To answer your question directly, I'd recommend a gentle stir. It will introduce a bit of oxygen to your wort. Also, if you aren't pre-hydrating, stirring will help hydrate your yeast and get them active.
Yeast have 2 phases: aerobic and anaerobic. During the aerobic phase (while oxygen is present) yeast cells will consume the oxygen and multiply into more yeast cells. During anaerobic phase (no more oxygen), they are digesting sugars and making alcohol and CO2.
Not enough oxygen can lead to too few yeast cells. Too few yeast cells will cause a slow start where other anaerobic critters (bacteria, wild yeast) can get a foothold. You want to be sure your yeast are warm and ready and itching to ferment when you pitch!
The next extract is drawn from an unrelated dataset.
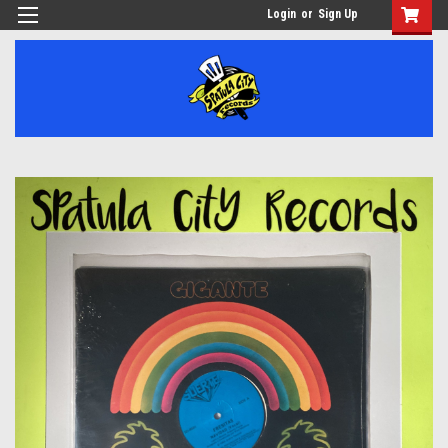
Login
or
Sign Up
An over abundance of oxygen, on the other hand, can lead to too many yeast cells. When the yeast are done, they will settle out and eventually start to break down. You also don't want to ever introduce oxygen to fermented beer, as this can lead to 'cardboard' off flavors. I wouldn't worry about over-oxygenating with a gentle stir.
Personally, I brew 10 gallon batches that I almost always kick off with a 1.5qt starter. I don't do any stirring; all the siphoning into 2 6gal carboys plus just dumping in the yeast, I believe, adds plenty of oxygen. But if I was sprinkling dry yeast on top, I'd want to give it the best shot to get a good strong start!